▶ WHAT YOU HAVE TO DO: Identify every line in the rows below that contains the word "логотипом", and copy each of those lines in full. Treat uppercase and lowercase as different when matching.

▶ Rows from a data source:
+-------+

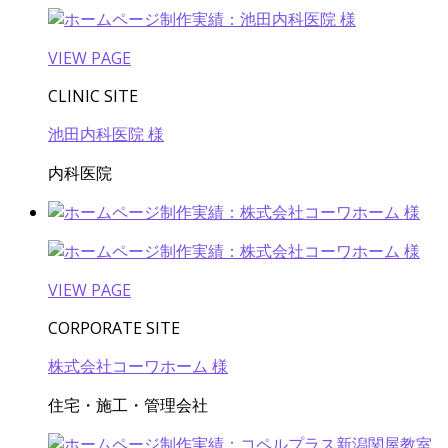
VIEW PAGE
CLINIC SITE
池田内科医院 様
内科医院
VIEW PAGE
CORPORATE SITE
株式会社コーワホーム 様
住宅・施工・管理会社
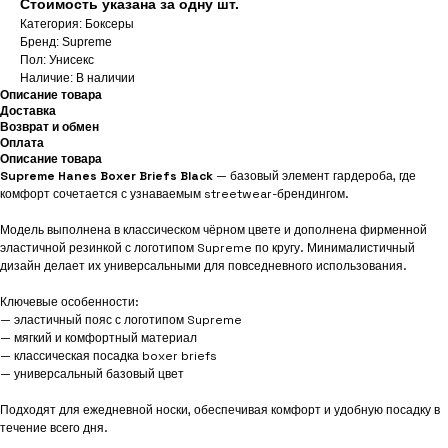
Стоимость указана за одну шт.
Категория: Боксеры
Бренд: Supreme
Пол: Унисекс
Наличие: В наличии
Описание товара
Доставка
Возврат и обмен
Оплата
Описание товара
Supreme Hanes Boxer Briefs Black
— базовый элемент гардероба, где
комфорт сочетается с узнаваемым streetwear-брендингом.
Модель выполнена в классическом чёрном цвете и дополнена фирменной
эластичной резинкой с логотипом Supreme по кругу. Минималистичный
дизайн делает их универсальными для повседневного использования.
Ключевые особенности:
— эластичный пояс с логотипом Supreme
— мягкий и комфортный материал
— классическая посадка boxer briefs
— универсальный базовый цвет
Подходят для ежедневной носки, обеспечивая комфорт и удобную посадку в
течение всего дня.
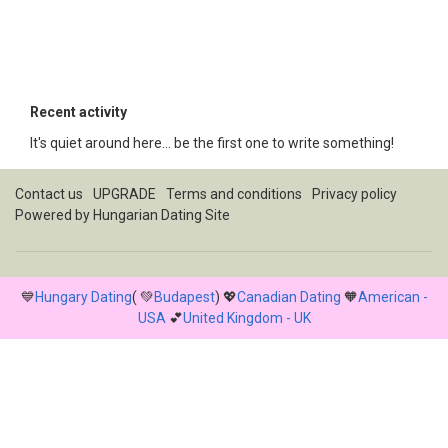
Recent activity
It's quiet around here... be the first one to write something!
Contact us
UPGRADE
Terms and conditions
Privacy policy
Powered by
Hungarian Dating Site
💙
Hungary Dating
( 💚
Budapest
) 💖
Canadian Dating
🧡
American -
USA
💕
United Kingdom - UK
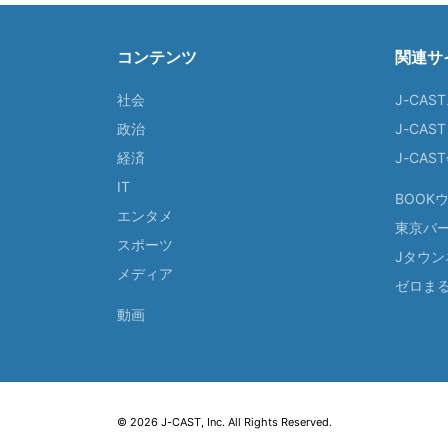
コンテンツ
関連サ
社会
J-CAS
政治
J-CAS
経済
J-CA
IT
BOOK
エンタメ
東京バ
スポーツ
Jタウン
メディア
ゼロま
動画
© 2026 J-CAST, Inc. All Rights Reserved.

+-------+

▶ RESULT OF THE EXERCISE:
эластичной резинкой с логотипом Supreme по кругу. Минималистичный
— эластичный пояс с логотипом Supreme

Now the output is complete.